William Klein was born in 1928 and grew up on the Upper West Side of New York. He graduated from City College at the age of eighteen and then served in the U.S. Army in Europe, for two years which included one year at the Sorbonne. He settled in Paris, where he has lived ever since, and began his career as a painter. Klein studied briefly with Fernand Leger, and was doing hard-edge, geometric painting and graphic design before he began experimenting with photography.
Alexander Liberman, the legendary art director of Vogue, saw Klein’s early abstract photographs in Paris and offered him a contract for special projects in the magazine, as well as financed photographs for a New York portfolio. In 1954, Klein returned to New York and created a photographic diary of his experiences in the city. Still very new to the medium, he developed a technique without formal boundaries using wide angle lenses, blur, grain, high contrast, cock-eyed framing, and other techniques which gave his work a dynamic intensity that has never been matched.
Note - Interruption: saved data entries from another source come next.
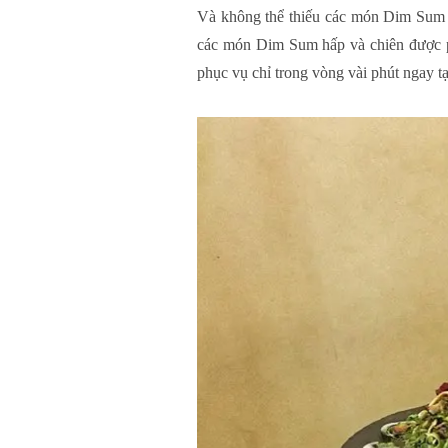
Và không thể thiếu các món Dim Sum đ
các món Dim Sum hấp và chiên được ph
phục vụ chỉ trong vòng vài phút ngay tạ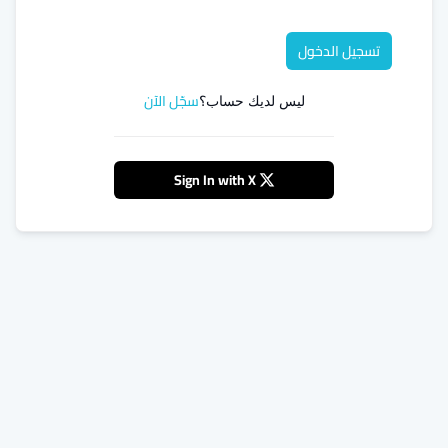
تسجيل الدخول
سجّل الآن
ليس لديك حساب؟
Sign In with X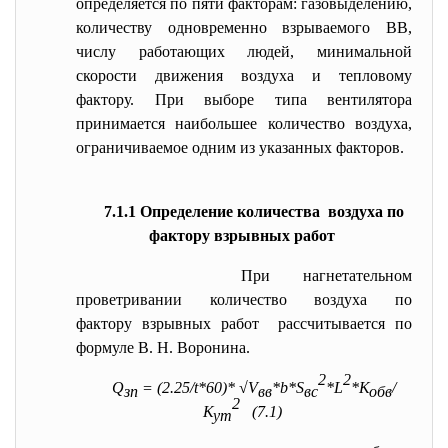
определяется по пяти факторам: газовыделению,
количеству одновременно взрываемого ВВ,
числу работающих людей, минимальной
скорости движения воздуха и тепловому
фактору. При выборе типа вентилятора
принимается наибольшее количество воздуха,
ограничиваемое одним из указанных факторов.
7.1.1 Определение количества воздуха по
фактору взрывных работ
При нагнетательном
проветривании количество воздуха по
фактору взрывных работ рассчитывается по
формуле В. Н. Воронина.
2
2
Q
= (2.25/t*60)* √V
*b*S
*L
*К
/
зп
вв
вс
обв
2
К
(7.1)
ут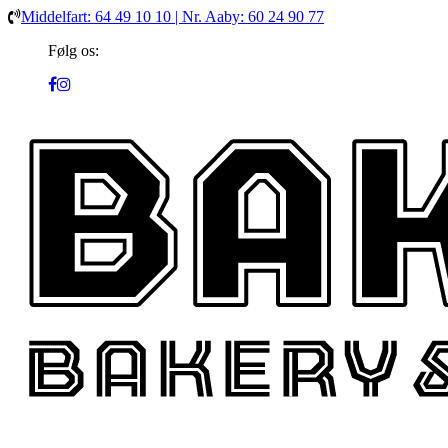
Middelfart: 64 49 10 10 | Nr. Aaby: 60 24 90 77
Følg os: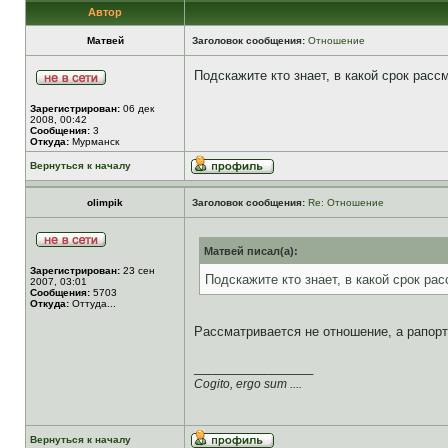
Автор
Матвей
Заголовок сообщения:
Отношение
Подскажите кто знает, в какой срок рас
Зарегистрирован:
06 дек
2008, 00:42
Сообщения:
3
Откуда:
Мурманск
Вернуться к началу
olimpik
Заголовок сообщения:
Re: Отношение
Матвей писал(а):
Зарегистрирован:
23 сен
Подскажите кто знает, в какой срок р
2007, 03:01
Сообщения:
5703
Откуда:
Оттуда...
Рассматривается не отношение, а рапорт
_________________
Cogito, ergo sum ....
Вернуться к началу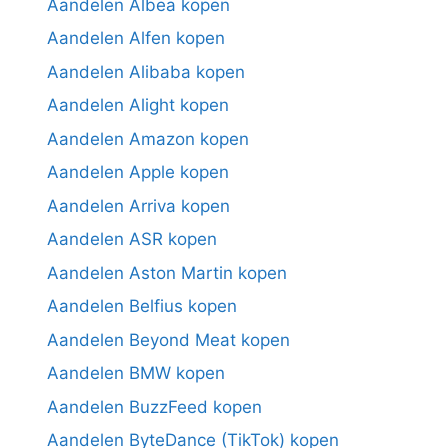
Aandelen Albea kopen
Aandelen Alfen kopen
Aandelen Alibaba kopen
Aandelen Alight kopen
Aandelen Amazon kopen
Aandelen Apple kopen
Aandelen Arriva kopen
Aandelen ASR kopen
Aandelen Aston Martin kopen
Aandelen Belfius kopen
Aandelen Beyond Meat kopen
Aandelen BMW kopen
Aandelen BuzzFeed kopen
Aandelen ByteDance (TikTok) kopen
Unable to find a publisher in this country, his book Life is Good and Good For You in New York: Trance Witness Revels was published in France in 1956. It won the Prix Nadar and became a legend in this country for its radical photography and innovative design.
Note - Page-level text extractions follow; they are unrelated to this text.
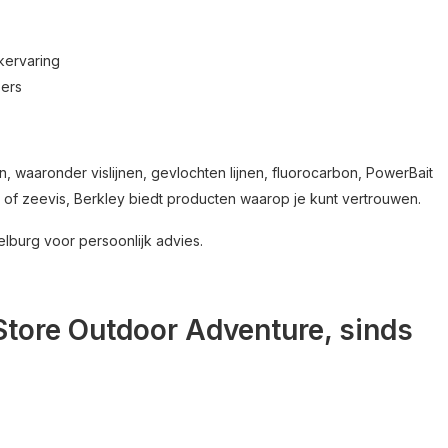
kervaring
sers
n, waaronder vislijnen, gevlochten lijnen, fluorocarbon, PowerBait
l of zeevis, Berkley biedt producten waarop je kunt vertrouwen.
elburg voor persoonlijk advies.
 Store Outdoor Adventure, sinds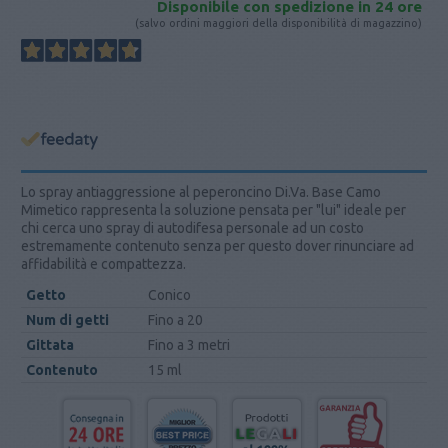
Disponibile con spedizione in 24 ore
(salvo ordini maggiori della disponibilità di magazzino)
Lo spray antiaggressione al peperoncino Di.Va. Base Camo
Mimetico rappresenta la soluzione pensata per "lui" ideale per
chi cerca uno spray di autodifesa personale ad un costo
estremamente contenuto senza per questo dover rinunciare ad
affidabilità e compattezza.
Getto
Conico
Num di getti
Fino a 20
Gittata
Fino a 3 metri
Contenuto
15 ml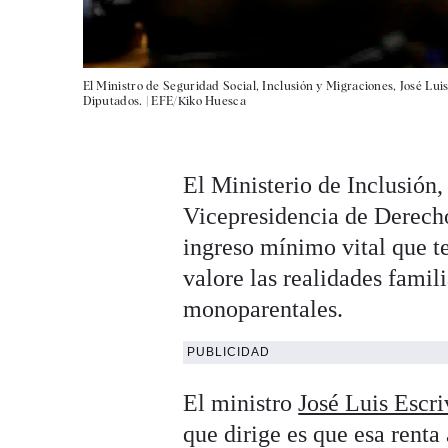
El Ministro de Seguridad Social, Inclusión y Migraciones, José Lui
Diputados. |
EFE/Kiko Huesca
El Ministerio de Inclusión
Vicepresidencia de Derecho
ingreso mínimo vital que t
valore las realidades famili
monoparentales.
PUBLICIDAD
El ministro
José Luis Escri
que dirige es que esa renta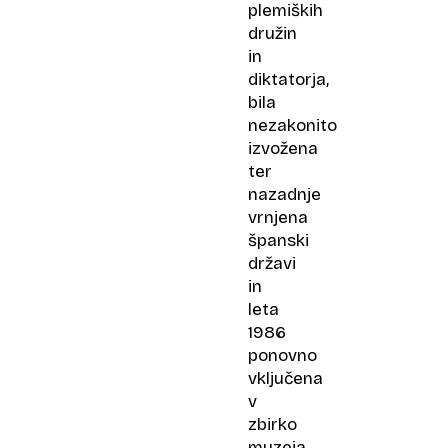
plemiških
družin
in
diktatorja,
bila
nezakonito
izvožena
ter
nazadnje
vrnjena
španski
državi
in
leta
1986
ponovno
vključena
v
zbirko
muzeja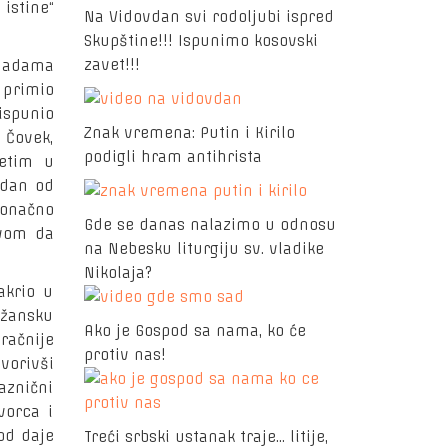
istine“
Na Vidovdan svi rodoljubi ispred
Skupštine!!! Ispunimo kosovski
zavet!!!
jadama
 primio
ispunio
Znak vremena: Putin i Kirilo
 Čovek,
podigli hram antihrista
vetim u
odan od
konačno
Gde se danas nalazimo u odnosu
ovom da
na Nebesku liturgiju sv. vladike
Nikolaja?
krio u
ožansku
Ako je Gospod sa nama, ko će
račnije
protiv nas!
tvorivši
aznični
vorca i
rod daje
Treći srbski ustanak traje... litije,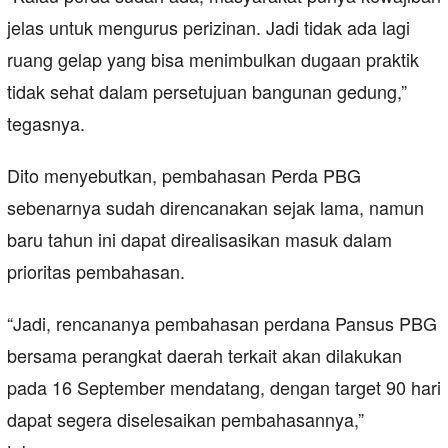
jelas untuk mengurus perizinan. Jadi tidak ada lagi
ruang gelap yang bisa menimbulkan dugaan praktik
tidak sehat dalam persetujuan bangunan gedung,”
tegasnya.
Dito menyebutkan, pembahasan Perda PBG
sebenarnya sudah direncanakan sejak lama, namun
baru tahun ini dapat direalisasikan masuk dalam
prioritas pembahasan.
“Jadi, rencananya pembahasan perdana Pansus PBG
bersama perangkat daerah terkait akan dilakukan
pada 16 September mendatang, dengan target 90 hari
dapat segera diselesaikan pembahasannya,”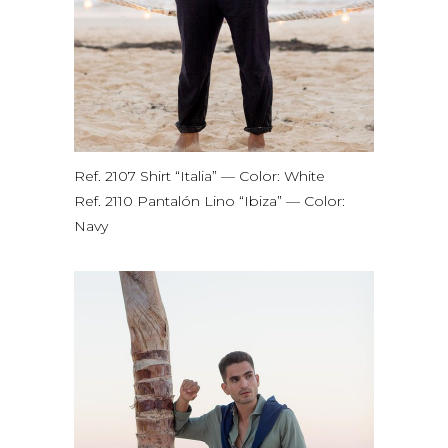
Ref. 2107 Shirt “Italia” — Color: White
Ref. 2110 Pantalón Lino “Ibiza” — Color:
Navy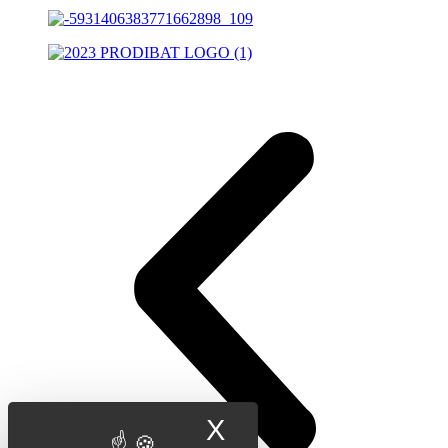
X
Masquer le band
In the years following, Klein completed other major photographic books: Rome, 1956; Moscow, 1961; and Tokyo, 1962. To finance his personal work, he published fashion photographs for Vogue in 1955-65, which were so inventive that they transformed the field of fashion photography. In 1958, Klein made Broadway By Light, probably the first Pop Art film. This was the beginning of his remarkable career in film which continues to the present and includes: Muhammad Ali The Greatest, 1964-74; Who Are You, Polly Maggoo?, 1966; Far From Vietnam, 1967; Mister Freedom, 1968; The Panafrican Festival, 1969, Eldridge Cleaver, Black Panther, 1970 The Model Couple, 1976; The Little Richard Story, 1980; Mode in France, 1986; and In and Out of Fashion, 1993 among others. In 1999 Klein completed his most recent film, Messiah.
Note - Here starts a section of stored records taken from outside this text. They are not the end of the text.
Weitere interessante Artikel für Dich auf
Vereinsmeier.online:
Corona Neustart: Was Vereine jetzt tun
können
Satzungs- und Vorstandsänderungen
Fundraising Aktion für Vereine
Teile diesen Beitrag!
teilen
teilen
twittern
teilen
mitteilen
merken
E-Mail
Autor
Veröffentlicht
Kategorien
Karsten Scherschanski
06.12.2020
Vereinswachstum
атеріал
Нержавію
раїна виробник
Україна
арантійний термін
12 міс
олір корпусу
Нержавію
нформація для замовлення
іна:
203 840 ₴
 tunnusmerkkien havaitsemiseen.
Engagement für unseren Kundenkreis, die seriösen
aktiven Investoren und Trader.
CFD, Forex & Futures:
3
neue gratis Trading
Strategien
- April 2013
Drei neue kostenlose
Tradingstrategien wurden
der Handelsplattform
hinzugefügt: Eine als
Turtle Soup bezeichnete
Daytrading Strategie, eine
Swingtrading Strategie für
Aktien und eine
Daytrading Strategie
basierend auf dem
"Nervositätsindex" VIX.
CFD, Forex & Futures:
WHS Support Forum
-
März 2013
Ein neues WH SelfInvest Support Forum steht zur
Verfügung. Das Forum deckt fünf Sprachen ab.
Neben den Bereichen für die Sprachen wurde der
William Klein temporarily abandoned still photography for more than 10 years while working on his films, but he went back to photographic work in the 1980s. Since that time, he completed the books Close Up, 1989, Torino 90, 1990, In and Out of Fashion, 1994, New York 1954.55, 1995 (a re-worked edition of the 1956 book) and Films, 1999. Klein’s photographs have been widely exhibited in museums and galleries throughout Europe, Japan and the United States, and are included in major public and private collections throughout the world. Klein completed Surprising Paris, a 400- page book published in the beginning of 2002 in conjunction with major exhibitions at Maison Europienne de la Photographie and other European museums.
These exhibitions coincided with an exhibition of William Klein’s Large Painted Contacts at Charles Cowles Gallery in New York. The Painted Contacts is a continuing body of work based on a series of new imagery using his contact sheets with enamel paints in primary colors, creating artist variations of the photographers process of using grease pencil to indicate his selections. The result is an up-close exploration of the creative photographic process.